L’Espagne a décroché le titre de champion du monde de football à l’issue d’une finale haletante disputée dimanche au Metlife Stadium de New York. Face à une équipe d’Argentine jugée « détestable jusqu’au bout » par certains observateurs, la Roja a su imposer son jeu pour s’offrir un sacre mérité. Mais au-delà du résultat sportif, c’est l’irruption du président américain Donald Trump sur le podium qui a marqué les esprits.
Alors que les joueurs espagnols s’apprêtaient à soulever le trophée, Donald Trump s’est invité au milieu d’eux, avec la bénédiction du président de la FIFA Gianni Infantino. Un petit geste poli de Rodri, qui a écarté le président américain du moment fatidique, a été largement commenté. Cette intrusion n’est que le dernier épisode d’une longue série d’interventions de Trump dans cette Coupe du monde, depuis le fameux « prix de la paix » remis lors du tirage au sort jusqu’à une intervention pour annuler un carton rouge lors d’un match précédent.

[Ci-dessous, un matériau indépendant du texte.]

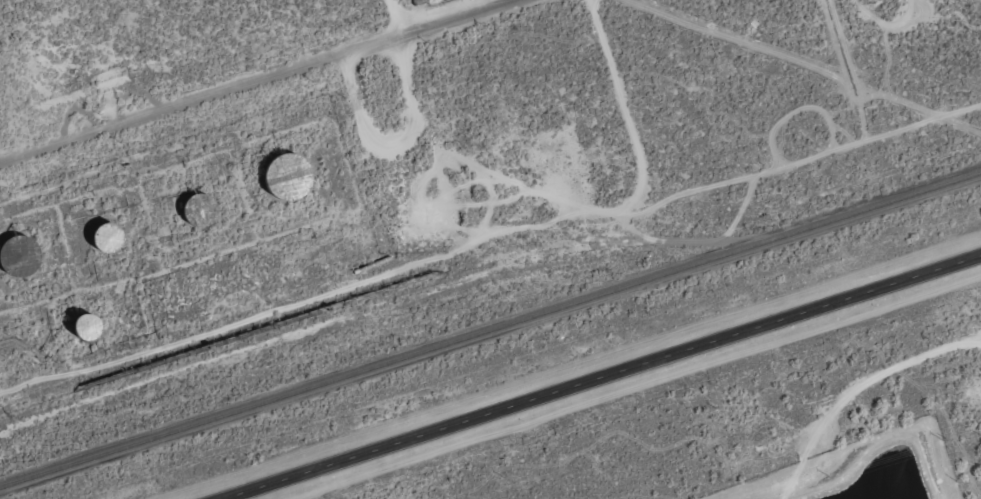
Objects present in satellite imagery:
road: (263, 81)
road: (420, 95)
building: (285, 179)
storage tank: (285, 179)
building: (200, 211)
storage tank: (200, 211)
building: (107, 239)
storage tank: (107, 239)
building: (17, 256)
storage tank: (17, 256)
building: (87, 327)
storage tank: (87, 327)
building: (98, 329)
railway: (490, 331)
road: (603, 377)
wastewater plant: (860, 469)

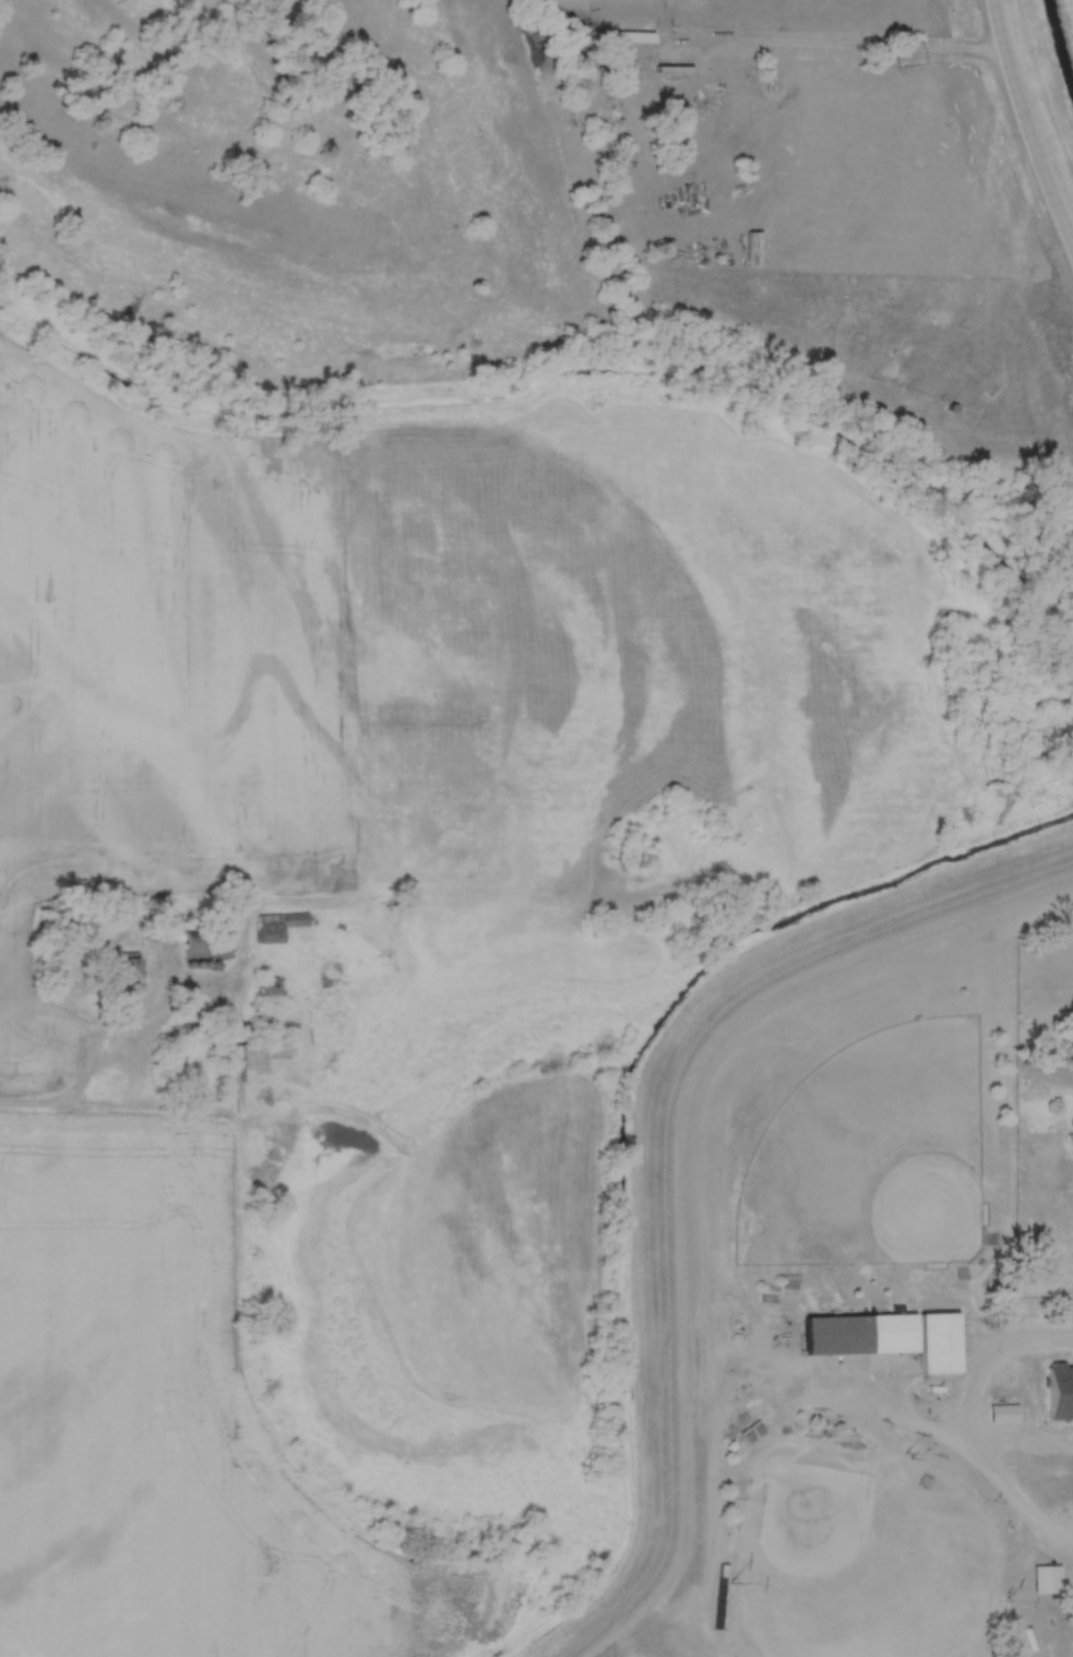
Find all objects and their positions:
road: (805, 45)
road: (1026, 128)
building: (278, 927)
building: (207, 944)
building: (125, 967)
building: (331, 979)
building: (270, 990)
road: (100, 1031)
building: (1070, 1145)
building: (838, 1332)
building: (940, 1341)
building: (1061, 1394)
road: (880, 1415)
building: (1004, 1415)
road: (970, 1430)
park: (861, 1555)
building: (1047, 1580)

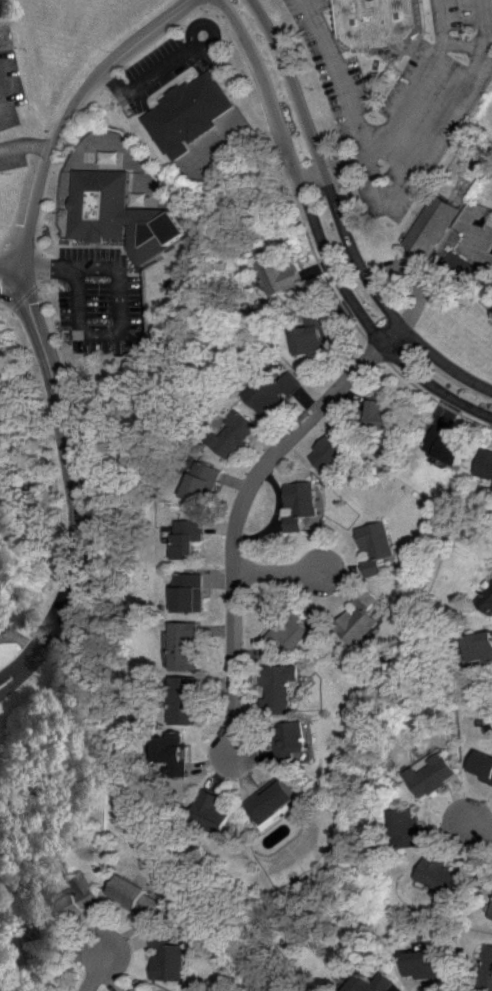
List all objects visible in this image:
building: (383, 21)
road: (469, 45)
road: (425, 75)
road: (147, 79)
building: (196, 112)
road: (353, 115)
road: (440, 127)
road: (25, 144)
building: (126, 213)
road: (339, 218)
building: (432, 225)
road: (321, 236)
road: (15, 263)
building: (462, 267)
building: (284, 274)
road: (15, 283)
road: (129, 302)
road: (36, 304)
building: (313, 334)
building: (273, 389)
building: (386, 413)
building: (234, 434)
building: (334, 450)
building: (487, 463)
building: (206, 481)
building: (300, 503)
road: (241, 513)
building: (188, 537)
building: (377, 545)
road: (280, 572)
building: (192, 592)
building: (489, 604)
building: (358, 622)
building: (290, 633)
building: (186, 644)
building: (481, 647)
road: (15, 663)
road: (19, 677)
building: (280, 686)
building: (187, 699)
building: (294, 727)
building: (484, 764)
building: (436, 775)
building: (275, 802)
building: (215, 811)
road: (481, 823)
building: (411, 828)
building: (446, 877)
building: (133, 894)
building: (72, 899)
building: (35, 952)
building: (167, 959)
building: (427, 963)
road: (97, 967)
building: (488, 968)
building: (373, 982)
building: (132, 990)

Le président américain n’a pas manqué de s’attribuer une partie du succès de l’événement. Lors d’un bilan dressé samedi à New York avec Infantino, il a déclaré: « Cela a été un véritable honneur pour les Américains de faire découvrir notre magnifique pays au monde entier. » Une affirmation qui, si elle est difficilement contestable sur le fond, a été perçue comme une tentative de récupération politique par de nombreux commentateurs.
Au-delà des polémiques, cette Coupe du monde 2026 restera comme un mois de folie aux États-Unis. De Boston à Seattle, de Los Angeles à Dallas, les envoyés spéciaux ont été frappés par la gentillesse et le sens de l’accueil des Américains. « La vie d’envoyé spécial est souvent faite de longs moments de solitude, notamment lors des repas. Aux États-Unis, elle s’est transformée en de multiples occasions d’échanges où des gens, de tout âge et que vous ne reverrez plus jamais de votre vie, n’hésitent pas à venir taper la discute », témoigne un journaliste présent sur place.

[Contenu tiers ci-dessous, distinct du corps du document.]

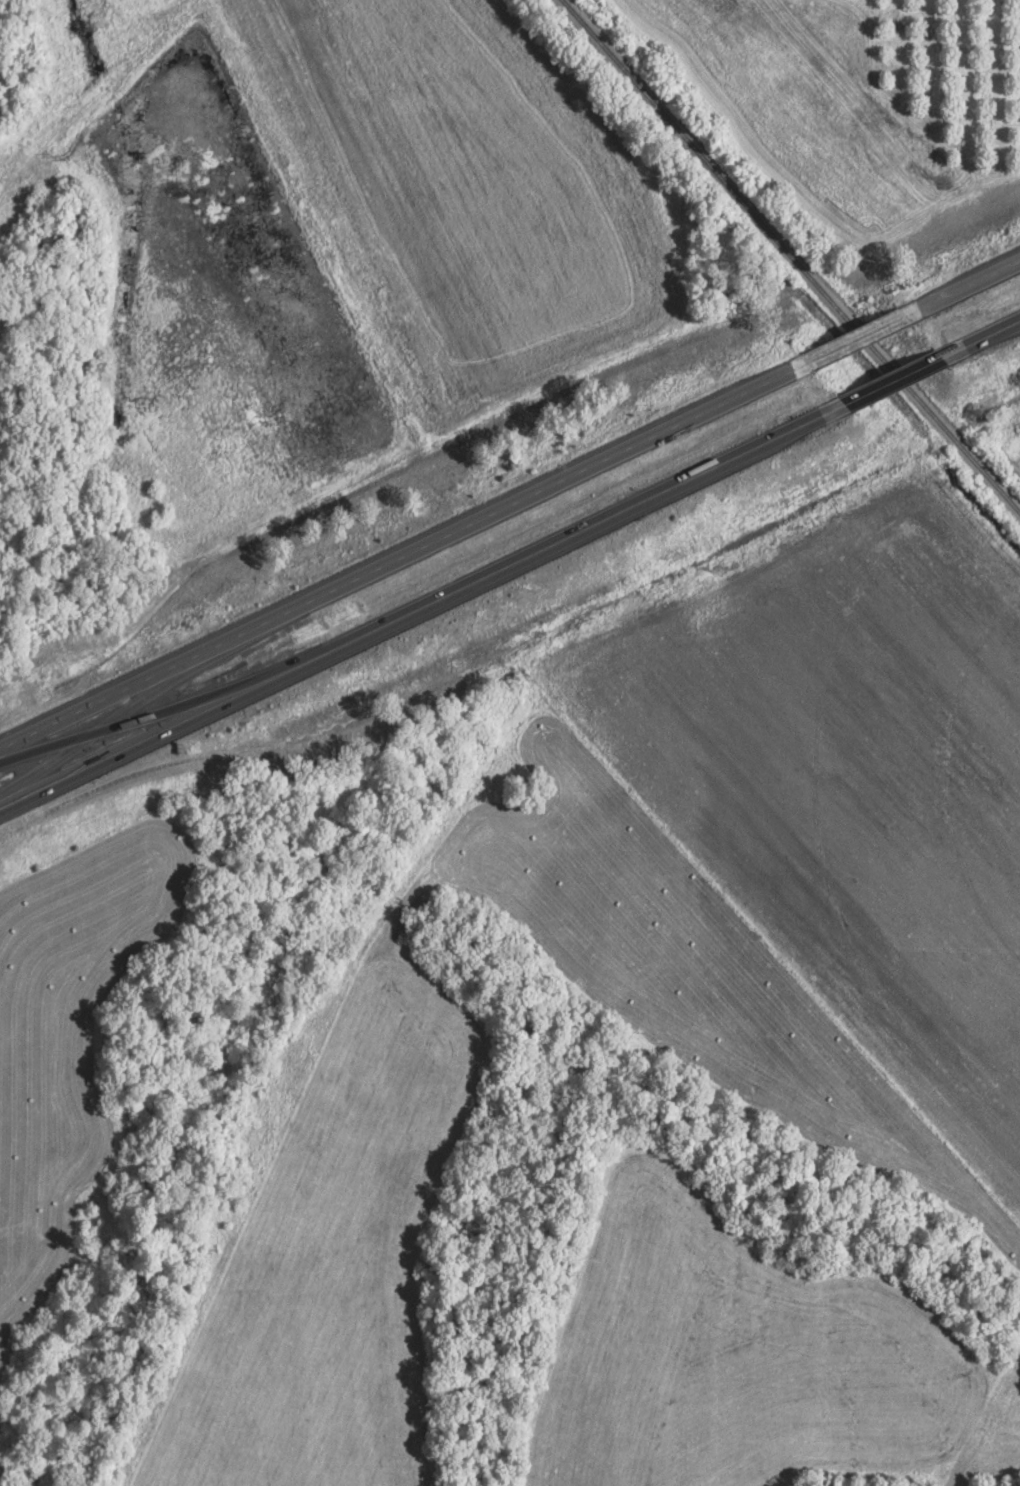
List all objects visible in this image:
railway: (793, 257)
road: (957, 289)
road: (853, 340)
road: (980, 340)
road: (894, 381)
road: (406, 558)
road: (424, 608)

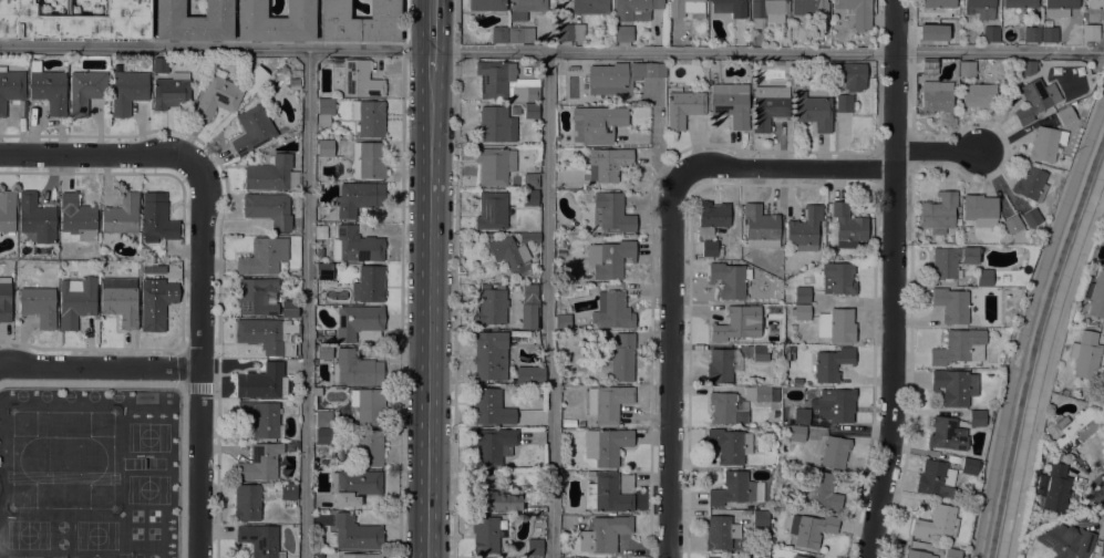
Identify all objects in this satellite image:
building: (1020, 3)
building: (487, 4)
building: (937, 5)
building: (590, 6)
building: (683, 7)
building: (730, 7)
building: (1059, 7)
building: (525, 8)
building: (811, 8)
building: (980, 8)
building: (635, 9)
building: (1095, 10)
building: (766, 12)
building: (857, 12)
building: (76, 21)
building: (194, 21)
building: (276, 22)
building: (360, 22)
building: (571, 31)
building: (1048, 32)
building: (1090, 32)
building: (622, 33)
building: (991, 33)
building: (499, 34)
building: (520, 34)
building: (1032, 34)
road: (432, 35)
building: (929, 35)
road: (551, 50)
building: (245, 62)
building: (34, 63)
building: (160, 65)
building: (929, 66)
building: (573, 67)
building: (1027, 67)
building: (851, 75)
building: (621, 76)
building: (256, 79)
building: (360, 79)
building: (505, 82)
building: (10, 87)
building: (975, 89)
building: (49, 90)
building: (85, 90)
building: (128, 91)
building: (171, 92)
building: (217, 96)
building: (936, 97)
building: (1035, 99)
building: (844, 102)
building: (731, 103)
building: (769, 105)
building: (325, 107)
building: (683, 108)
building: (530, 110)
building: (813, 111)
building: (1065, 116)
building: (369, 117)
building: (597, 123)
building: (495, 125)
building: (252, 130)
building: (1043, 144)
building: (325, 148)
road: (936, 150)
road: (103, 155)
building: (368, 160)
building: (607, 163)
building: (494, 165)
road: (784, 168)
building: (272, 174)
building: (530, 180)
building: (1030, 183)
building: (358, 197)
building: (530, 197)
building: (269, 209)
building: (980, 209)
building: (939, 210)
building: (7, 211)
building: (492, 211)
building: (612, 214)
building: (711, 216)
building: (120, 217)
building: (1030, 217)
building: (77, 218)
building: (157, 218)
building: (36, 219)
building: (1011, 224)
building: (848, 226)
building: (760, 227)
building: (805, 229)
building: (488, 235)
building: (529, 238)
building: (355, 245)
building: (710, 248)
building: (561, 253)
building: (510, 255)
building: (263, 256)
building: (610, 258)
building: (951, 260)
building: (171, 265)
building: (324, 271)
building: (984, 277)
road: (403, 278)
road: (454, 278)
building: (838, 278)
building: (729, 279)
road: (892, 280)
building: (369, 284)
building: (802, 294)
building: (1095, 294)
building: (257, 296)
building: (786, 298)
building: (5, 299)
building: (120, 299)
building: (76, 300)
building: (37, 302)
road: (307, 302)
building: (156, 303)
road: (547, 304)
building: (491, 305)
building: (951, 305)
building: (529, 307)
building: (289, 308)
building: (612, 311)
building: (801, 312)
road: (430, 314)
building: (357, 321)
building: (563, 321)
building: (738, 323)
building: (840, 325)
building: (264, 334)
building: (959, 347)
building: (324, 352)
building: (991, 352)
building: (760, 353)
building: (789, 353)
building: (1085, 354)
building: (490, 355)
road: (201, 357)
building: (622, 357)
building: (832, 364)
building: (723, 365)
road: (100, 367)
road: (671, 367)
building: (356, 369)
road: (1047, 370)
building: (529, 374)
building: (797, 381)
building: (263, 382)
building: (954, 386)
building: (1064, 391)
building: (757, 393)
building: (287, 403)
building: (608, 403)
building: (367, 404)
building: (835, 405)
building: (491, 407)
building: (724, 407)
building: (801, 416)
building: (977, 417)
building: (262, 418)
building: (323, 418)
building: (1074, 430)
building: (797, 433)
building: (946, 434)
building: (323, 436)
building: (493, 445)
building: (608, 445)
building: (729, 445)
building: (289, 446)
building: (369, 448)
building: (832, 451)
building: (260, 462)
building: (969, 466)
building: (590, 475)
building: (935, 478)
building: (354, 485)
building: (1052, 487)
building: (270, 488)
building: (732, 489)
building: (819, 489)
building: (610, 492)
building: (288, 494)
building: (493, 494)
building: (247, 502)
building: (760, 521)
building: (936, 522)
building: (811, 529)
building: (720, 532)
building: (354, 533)
building: (604, 533)
building: (485, 534)
building: (260, 540)
building: (1065, 541)
building: (534, 546)
building: (1101, 547)
building: (317, 553)
building: (951, 553)
building: (917, 554)
building: (361, 555)
building: (565, 555)
building: (801, 556)
building: (711, 557)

Les clichés sur les États-Unis ont été à la fois confirmés et brisés. D’un côté, les reporters ont croisé des chasseurs de sangliers en hélicoptère, un homme se déplaçant avec un lama sur la banquette arrière, ou encore des cow-boys prêts à se blesser pour quelques dollars. De l’autre, ils ont rencontré un pasteur luttant contre la politique raciste de Donald Trump, des patrouilles combattant la police anti-immigration dans des villes comme Philadelphie ou Los Angeles, et des diasporas iranienne ou haïtienne se battant pour ceux restés au pays.
Le show de mi-temps de la finale a également été critiqué, jugé interminable et gênant par certains. Mais dans l’ensemble, l’organisation américaine a été saluée, même si la compétition a parfois donné l’impression d’être « le petit joujou » du président Trump. Les supporters argentins, quant à eux, ont été pointés du doigt pour leur comportement, certains n’hésitant pas à provoquer les Espagnols jusqu’au coup de sifflet final.
Cette Coupe du monde restera aussi marquée par la diversité des rencontres humaines. Un Franco-Tchèque croisé dans un restaurant de Waltham, près du centre d’entraînement des Bleus, a raconté sa vie entre la fuite du communisme, sa carrière dans le cirque en France et son arrivée aux États-Unis dans les années 1980. Des moments d’échanges précieux qui ont transformé ce Mondial en une expérience unique pour les envoyés spéciaux.
Au final, l’Espagne a remporté un titre amplement mérité, mais c’est bien l’ombre de Donald Trump qui a plané sur cette compétition. Entre récupération politique, polémiques et moments de grâce, cette Coupe du monde 2026 aura été à l’image de son hôte: démesurée, imprévisible et inoubliable.